• Material provided:
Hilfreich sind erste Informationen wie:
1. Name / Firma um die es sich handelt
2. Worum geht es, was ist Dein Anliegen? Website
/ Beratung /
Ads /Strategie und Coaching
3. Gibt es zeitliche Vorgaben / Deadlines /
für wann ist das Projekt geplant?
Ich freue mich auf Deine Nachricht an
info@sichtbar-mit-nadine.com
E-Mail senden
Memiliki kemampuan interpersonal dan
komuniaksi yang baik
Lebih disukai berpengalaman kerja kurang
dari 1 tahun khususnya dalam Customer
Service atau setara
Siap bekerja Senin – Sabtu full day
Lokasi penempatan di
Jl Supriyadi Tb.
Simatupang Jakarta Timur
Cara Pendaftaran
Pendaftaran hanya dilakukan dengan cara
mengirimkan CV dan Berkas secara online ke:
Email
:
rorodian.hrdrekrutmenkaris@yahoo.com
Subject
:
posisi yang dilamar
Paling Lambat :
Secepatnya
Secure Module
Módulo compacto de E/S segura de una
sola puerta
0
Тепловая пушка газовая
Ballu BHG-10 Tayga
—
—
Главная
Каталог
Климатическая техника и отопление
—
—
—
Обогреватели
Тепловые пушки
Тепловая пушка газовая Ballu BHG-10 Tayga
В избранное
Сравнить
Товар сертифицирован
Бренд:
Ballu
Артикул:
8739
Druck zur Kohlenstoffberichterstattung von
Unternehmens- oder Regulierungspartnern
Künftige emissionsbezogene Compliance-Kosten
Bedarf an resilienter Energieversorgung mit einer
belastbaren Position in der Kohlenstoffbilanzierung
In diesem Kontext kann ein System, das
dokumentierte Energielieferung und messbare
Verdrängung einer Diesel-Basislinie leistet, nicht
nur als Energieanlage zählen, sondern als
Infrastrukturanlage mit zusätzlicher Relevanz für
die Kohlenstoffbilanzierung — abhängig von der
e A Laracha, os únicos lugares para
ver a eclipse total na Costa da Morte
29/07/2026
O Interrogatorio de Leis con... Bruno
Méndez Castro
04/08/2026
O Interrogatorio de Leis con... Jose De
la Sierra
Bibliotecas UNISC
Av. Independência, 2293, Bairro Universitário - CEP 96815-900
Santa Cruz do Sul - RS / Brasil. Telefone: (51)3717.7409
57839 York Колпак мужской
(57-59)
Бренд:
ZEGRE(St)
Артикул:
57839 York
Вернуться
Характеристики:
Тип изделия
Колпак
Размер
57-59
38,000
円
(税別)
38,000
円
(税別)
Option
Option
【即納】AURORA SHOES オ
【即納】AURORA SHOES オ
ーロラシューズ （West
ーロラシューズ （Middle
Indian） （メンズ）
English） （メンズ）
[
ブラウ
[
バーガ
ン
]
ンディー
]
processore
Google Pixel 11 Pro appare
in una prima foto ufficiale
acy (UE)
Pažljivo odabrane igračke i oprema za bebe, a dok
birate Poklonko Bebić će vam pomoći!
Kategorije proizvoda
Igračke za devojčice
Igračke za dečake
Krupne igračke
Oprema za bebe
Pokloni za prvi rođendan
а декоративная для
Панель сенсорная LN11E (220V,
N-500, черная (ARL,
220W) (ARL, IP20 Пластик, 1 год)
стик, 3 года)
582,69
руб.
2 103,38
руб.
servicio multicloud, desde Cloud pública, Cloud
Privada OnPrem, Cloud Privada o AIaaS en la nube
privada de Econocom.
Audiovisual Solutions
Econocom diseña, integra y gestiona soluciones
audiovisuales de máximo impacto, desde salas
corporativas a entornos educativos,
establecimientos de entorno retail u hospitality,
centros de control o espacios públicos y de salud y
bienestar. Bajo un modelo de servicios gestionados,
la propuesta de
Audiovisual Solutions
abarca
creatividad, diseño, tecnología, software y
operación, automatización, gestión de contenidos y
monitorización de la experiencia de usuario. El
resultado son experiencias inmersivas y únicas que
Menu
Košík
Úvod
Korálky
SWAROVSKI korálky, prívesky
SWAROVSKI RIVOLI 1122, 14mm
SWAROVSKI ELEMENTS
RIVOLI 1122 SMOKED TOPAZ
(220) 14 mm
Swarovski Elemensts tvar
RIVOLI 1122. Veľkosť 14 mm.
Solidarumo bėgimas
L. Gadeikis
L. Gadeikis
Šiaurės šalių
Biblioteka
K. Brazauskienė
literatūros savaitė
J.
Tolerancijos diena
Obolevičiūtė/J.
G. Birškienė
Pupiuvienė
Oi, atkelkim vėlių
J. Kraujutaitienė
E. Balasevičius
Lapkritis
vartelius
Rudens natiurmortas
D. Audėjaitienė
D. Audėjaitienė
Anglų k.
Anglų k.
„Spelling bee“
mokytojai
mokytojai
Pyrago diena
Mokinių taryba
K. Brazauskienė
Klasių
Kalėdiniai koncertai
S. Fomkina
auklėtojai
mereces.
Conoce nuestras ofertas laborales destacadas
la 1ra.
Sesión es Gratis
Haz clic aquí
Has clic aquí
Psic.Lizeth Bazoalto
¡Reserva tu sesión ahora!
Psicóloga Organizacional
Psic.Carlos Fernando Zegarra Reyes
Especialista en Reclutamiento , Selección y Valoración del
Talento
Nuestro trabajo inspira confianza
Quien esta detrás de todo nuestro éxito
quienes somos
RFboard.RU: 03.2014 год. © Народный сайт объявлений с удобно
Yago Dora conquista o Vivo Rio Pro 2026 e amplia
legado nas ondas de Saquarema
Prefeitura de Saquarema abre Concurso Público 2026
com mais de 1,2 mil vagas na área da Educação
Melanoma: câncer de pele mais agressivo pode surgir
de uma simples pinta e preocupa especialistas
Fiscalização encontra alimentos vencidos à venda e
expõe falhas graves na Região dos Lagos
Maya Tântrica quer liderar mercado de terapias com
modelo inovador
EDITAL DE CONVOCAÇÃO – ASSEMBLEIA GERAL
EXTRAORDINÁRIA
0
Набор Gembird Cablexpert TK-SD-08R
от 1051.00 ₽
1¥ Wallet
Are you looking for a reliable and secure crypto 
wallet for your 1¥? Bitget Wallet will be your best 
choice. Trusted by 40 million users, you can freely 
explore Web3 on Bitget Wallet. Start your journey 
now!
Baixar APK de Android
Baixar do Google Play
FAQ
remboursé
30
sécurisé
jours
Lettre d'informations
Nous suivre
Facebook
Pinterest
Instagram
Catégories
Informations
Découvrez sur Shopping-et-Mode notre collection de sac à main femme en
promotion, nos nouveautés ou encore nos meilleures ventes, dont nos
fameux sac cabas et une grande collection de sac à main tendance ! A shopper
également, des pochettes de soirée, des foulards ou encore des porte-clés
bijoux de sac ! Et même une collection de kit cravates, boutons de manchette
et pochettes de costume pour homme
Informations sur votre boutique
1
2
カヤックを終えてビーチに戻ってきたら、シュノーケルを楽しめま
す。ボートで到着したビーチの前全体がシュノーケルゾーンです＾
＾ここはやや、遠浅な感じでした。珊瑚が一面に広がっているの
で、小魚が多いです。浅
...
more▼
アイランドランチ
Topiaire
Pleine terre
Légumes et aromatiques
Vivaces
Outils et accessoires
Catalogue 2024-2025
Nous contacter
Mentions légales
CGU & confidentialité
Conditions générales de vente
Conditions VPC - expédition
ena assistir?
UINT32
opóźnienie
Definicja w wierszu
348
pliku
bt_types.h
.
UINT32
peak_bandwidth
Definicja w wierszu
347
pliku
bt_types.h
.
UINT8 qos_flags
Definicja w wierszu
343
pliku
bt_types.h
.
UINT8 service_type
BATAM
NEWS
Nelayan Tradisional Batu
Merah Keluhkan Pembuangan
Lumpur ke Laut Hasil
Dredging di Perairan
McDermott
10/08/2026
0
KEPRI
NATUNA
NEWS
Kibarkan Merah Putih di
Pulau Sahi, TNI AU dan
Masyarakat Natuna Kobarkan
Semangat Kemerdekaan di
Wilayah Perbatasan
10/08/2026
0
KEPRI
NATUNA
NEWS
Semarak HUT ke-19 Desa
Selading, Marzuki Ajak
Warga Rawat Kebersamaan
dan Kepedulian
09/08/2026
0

• Exercise objective:
Print the listing above from its first line through the line with "Lokasi penempatan di", and stop there.

• Result of this task:
Hilfreich sind erste Informationen wie:
1. Name / Firma um die es sich handelt
2. Worum geht es, was ist Dein Anliegen? Website
/ Beratung /
Ads /Strategie und Coaching
3. Gibt es zeitliche Vorgaben / Deadlines /
für wann ist das Projekt geplant?
Ich freue mich auf Deine Nachricht an
info@sichtbar-mit-nadine.com
E-Mail senden
Memiliki kemampuan interpersonal dan
komuniaksi yang baik
Lebih disukai berpengalaman kerja kurang
dari 1 tahun khususnya dalam Customer
Service atau setara
Siap bekerja Senin – Sabtu full day
Lokasi penempatan di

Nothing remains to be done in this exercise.